April 26, 2024

Whole Community News

From Kalapuya lands in the Willamette watershed

ChatGPT offers mediating positions in advance of the next pandemic

3 min read
What can we learn from our response to COVID-19, and how can we improve across the whole community during the next pandemic? We enlisted the help of the artificial intelligence model ChatGPT to help mediate among those with opposing positions on public health mandates, in hopes of reducing disease transmission rates next time.

The Neighborhood Leaders Council is asked to respect diversity of political opinion.

[00:00:07] Harry Sanger (member, River Road Community Organization): I wanted to just take a moment and talk about gatekeeping. And I had approached our RRCO Social Justice Committee about the discrimination that was happening in our neighborhood over masks vs. people who weren’t wearing masks and vaxxed vs. people who weren’t getting vaxxed or didn’t want to provide a card. And they had no interest in taking on that social justice issue. And I was kind of left out in the cold. Because of my work on that, I’ve been blackballed.

[00:00:34] Before COVID, I was an active volunteer in my community: planning commissions, neighborhood councils. And since COVID, I have been unable to get a single community volunteer position. And I think that as neighborhood leaders, you all certainly have the ability to gatekeep.
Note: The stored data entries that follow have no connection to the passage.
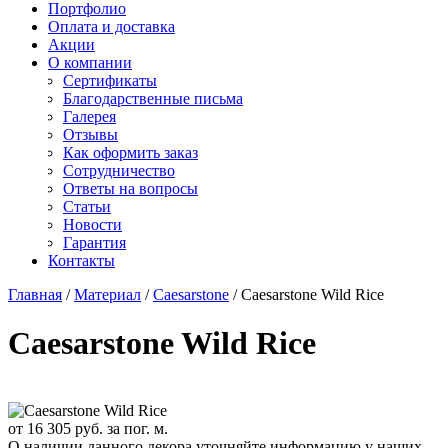
Старон
Портфолио
СмартКварц
Ханекс
Оплата и доставка
Цезарьстоун
Акрилика
Акции
Радианз
Кориан
О компании
Викостон
Монтелли
Сертификаты
Технистон
Тристоун
Благодарственные письма
Камбрия
Галерея
Плазастон
Отзывы
Как оформить заказ
Сотрудничество
Ответы на вопросы
Статьи
Новости
Гарантия
Контакты
Главная
/
Материал
/
Caesarstone
/
Caesarstone Wild Rice
Caesarstone Wild Rice
от
16 305
руб. за пог. м.
О наличии данного декора уточняйте информацию у наших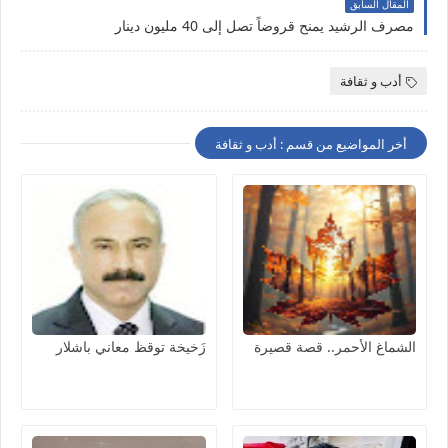
المقال السابق
مصرف الرشيد يمنح قروضاً تصل إلى 40 مليون دينار
أدب و ثقافة
أخر المواضيع من قسم : أدب و ثقافة
الشماغ الأحمر.. قصة قصيرة
زَخيخة توقظ معاني باشلار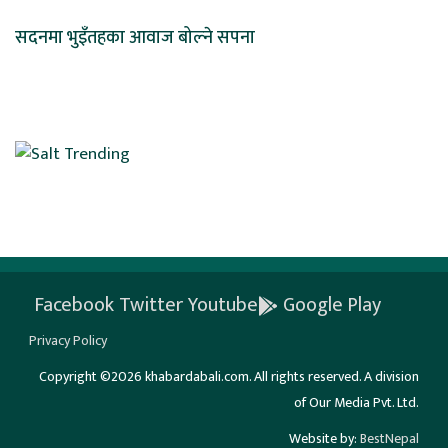
सदनमा भुइँतहका आवाज बोल्ने सपना
Facebook
Twitter
Youtube
Google Play
Privacy Policy
Copyright ©2026 khabardabali.com. All rights reserved. A division
of Our Media Pvt. Ltd.
Website by:
BestNepal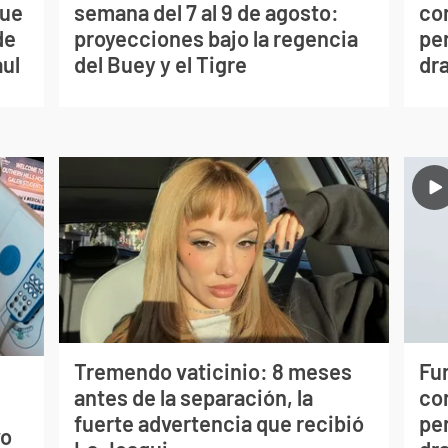
que
semana del 7 al 9 de agosto:
co
de
proyecciones bajo la regencia
per
aul
del Buey y el Tigre
dr
Tremendo vaticinio: 8 meses
Fur
antes de la separación, la
co
s
fuerte advertencia que recibió
per
vo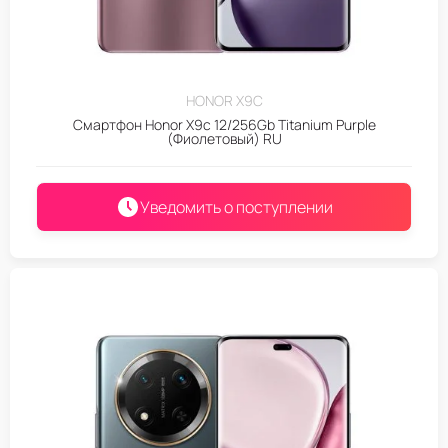
HONOR X9C
Смартфон Honor X9c 12/256Gb Titanium Purple
(Фиолетовый) RU
Уведомить о поступлении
And I think that you should wield that power very judiciously.

[00:00:56] And I really want to support the continued funding of neighborhoods, but I have a hard time being an active supporter when I’m actively being discriminated against.
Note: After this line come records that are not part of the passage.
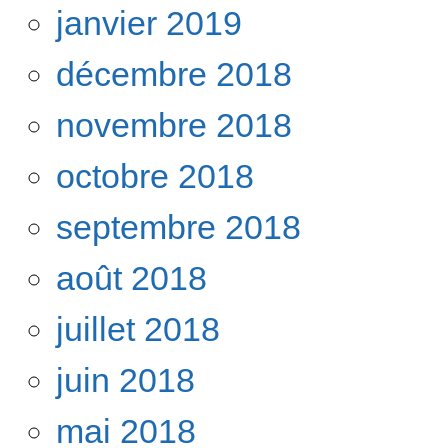
janvier 2019
décembre 2018
novembre 2018
octobre 2018
septembre 2018
août 2018
juillet 2018
juin 2018
mai 2018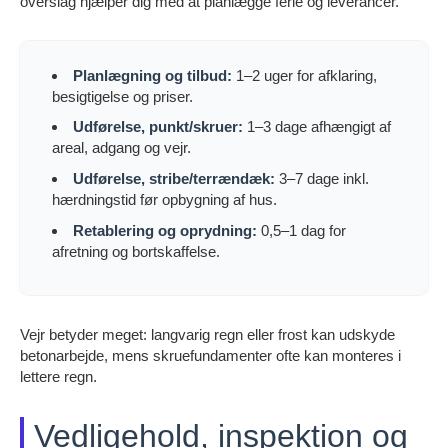
overslag hjælper dig med at planlægge ferie og leverancer.
Planlægning og tilbud:
1–2 uger for afklaring,
besigtigelse og priser.
Udførelse, punkt/skruer:
1–3 dage afhængigt af
areal, adgang og vejr.
Udførelse, stribe/terrændæk:
3–7 dage inkl.
hærdningstid før opbygning af hus.
Retablering og oprydning:
0,5–1 dag for
afretning og bortskaffelse.
Vejr betyder meget: langvarig regn eller frost kan udskyde
betonarbejde, mens skruefundamenter ofte kan monteres i
lettere regn.
Vedligehold, inspektion og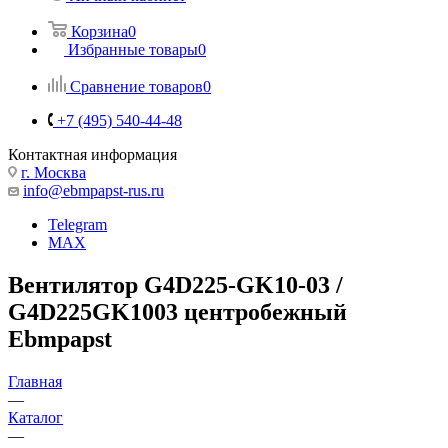
Корзина
0
Избранные товары
0
Сравнение товаров
0
+7 (495) 540-44-48
Контактная информация
г. Москва
info@ebmpapst-rus.ru
Telegram
MAX
Вентилятор G4D225-GK10-03 /
G4D225GK1003 центробежный
Ebmpapst
Главная
—
Каталог
—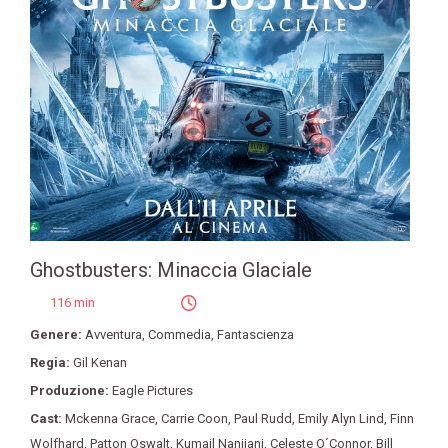
Ghostbusters: Minaccia Glaciale
116 min
Genere:
Avventura
,
Commedia
,
Fantascienza
Regia:
Gil Kenan
Produzione:
Eagle Pictures
Cast:
Mckenna Grace
,
Carrie Coon
,
Paul Rudd
,
Emily Alyn Lind
,
Finn
Wolfhard
,
Patton Oswalt
,
Kumail Nanjiani
,
Celeste O´Connor
,
Bill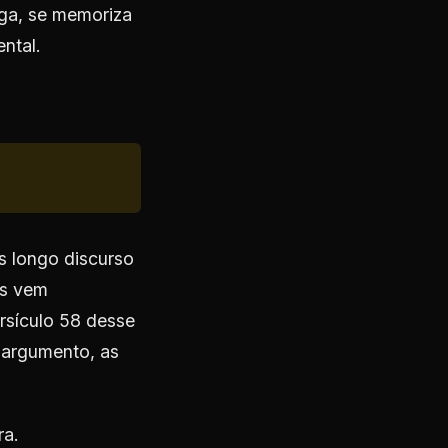
ega, se memoriza
ntal.
s longo discurso
us vem
ersículo 58 desse
argumento, as
ra.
[00:01:08] John Q: Later in the February meeting:

[00:01:11] Harry Sanger: I’m experiencing bias right now. I’m being labeled an ‘anti-vaxxer’ because of my political beliefs. And political affiliation is a protected class in the City of Eugene.

[00:01:23] Being labeled an ‘anti-vaxxer’ is offensive to me. I find that degrading language. I feel like that’s a bias incident. And we’re sitting here talking about bias incidents, and I have to bring it up. I’m uncomfortable in this situation and I’m the one who has to bring it up.
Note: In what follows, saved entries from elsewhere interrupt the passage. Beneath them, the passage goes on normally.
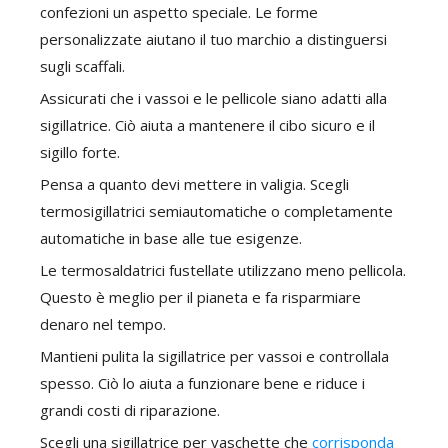
confezioni un aspetto speciale. Le forme
personalizzate aiutano il tuo marchio a distinguersi
sugli scaffali.
Assicurati che i vassoi e le pellicole siano adatti alla
sigillatrice. Ciò aiuta a mantenere il cibo sicuro e il
sigillo forte.
Pensa a quanto devi mettere in valigia. Scegli
termosigillatrici semiautomatiche o completamente
automatiche in base alle tue esigenze.
Le termosaldatrici fustellate utilizzano meno pellicola.
Questo è meglio per il pianeta e fa risparmiare
denaro nel tempo.
Mantieni pulita la sigillatrice per vassoi e controllala
spesso. Ciò lo aiuta a funzionare bene e riduce i
grandi costi di riparazione.
Scegli una sigillatrice per vaschette che
corrisponda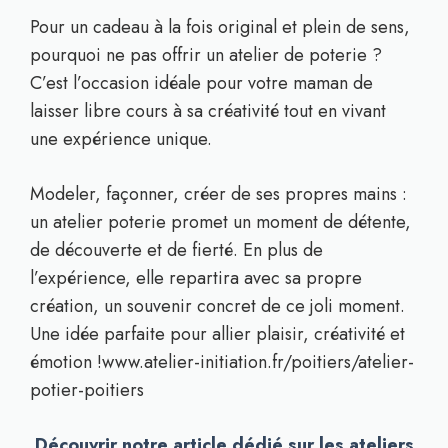
Pour un cadeau à la fois original et plein de sens,
pourquoi ne pas offrir un atelier de poterie ?
C’est l’occasion idéale pour votre maman de
laisser libre cours à sa créativité tout en vivant
une expérience unique.
Modeler, façonner, créer de ses propres mains :
un atelier poterie promet un moment de détente,
de découverte et de fierté. En plus de
l’expérience, elle repartira avec sa propre
création, un souvenir concret de ce joli moment.
Une idée parfaite pour allier plaisir, créativité et
émotion !www.atelier-initiation.fr/poitiers/atelier-
potier-poitiers
Découvrir notre article dédié sur les ateliers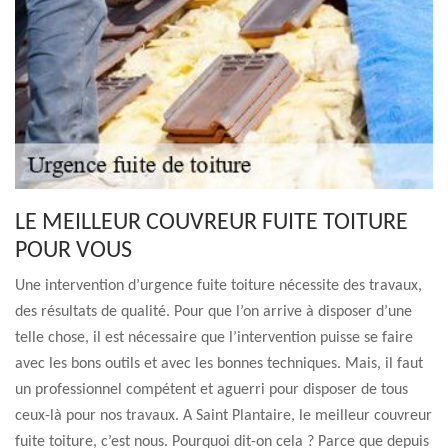
LE MEILLEUR COUVREUR FUITE TOITURE
POUR VOUS
Une intervention d’urgence fuite toiture nécessite des travaux,
des résultats de qualité. Pour que l’on arrive à disposer d’une
telle chose, il est nécessaire que l’intervention puisse se faire
avec les bons outils et avec les bonnes techniques. Mais, il faut
un professionnel compétent et aguerri pour disposer de tous
ceux-là pour nos travaux. A Saint Plantaire, le meilleur couvreur
fuite toiture, c’est nous. Pourquoi dit-on cela ? Parce que depuis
[00:01:37] I’m not being challenged on a single political topic. I’m being challenged as my whole belief structure. And I just gave public comment at the beginning of this meeting, that I am being cast out of every single volunteer opportunity in the community because I’ve been labeled an ‘anti-vaxxer.’

[00:01:56] And we’re just going to pretend like we’re going to move forward, and I’m okay with moving forward, but not when people keep rehashing this old stuff and trying to criminalize a political opinion. A group of people in Eugene are being labeled anti-vaxxers and then their opinion is being categorically dismissed.

[00:02:15] John Q: We invite a discussion between the two groups Harry identified (those favoring public health mandates and critics of government mandates), using a three-group mediation method, based on one of the oldest continuous participatory democracies in the world. After Harry’s group and a group of those opposing Harry, a third group seeks to find common ground between them.

[00:02:40] We asked ChatGPT to provide this mediation group with some starting points for discussion. Here’s what it said.

[00:02:48] ChatGPT: Here are three mediating positions between public health mandates and individual liberties.

[00:02:54] 1. Balancing public health and individual liberty: Governments can match restrictions to the threat of the disease while allowing individuals to exercise personal freedoms as much as possible. This approach requires constant reevaluation and flexibility to adapt to changing circumstances with monitoring and analysis to determine where restrictions are most effective.

[00:03:18] 2. Education and empowerment: Provide clear and concise information about the risks of public health measures such as effects on mental health and learning, and the benefits of wearing masks, social distancing, and getting vaccinated. Encourage individuals to take responsibility for their own health and the health of their communities.

[00:03:40] 3. Collaborative decision-making: Involve individuals and communities in the decision-making process. Governments can seek input from individuals and community organizations and work collaboratively to develop policies that balance public health and individual liberty. This approach requires open communication and a willingness to listen to diverse perspectives.

[00:04:05] John Q: ChatGPT suggests some paths towards group consensus as we engage the whole community in planning for a future pandemic.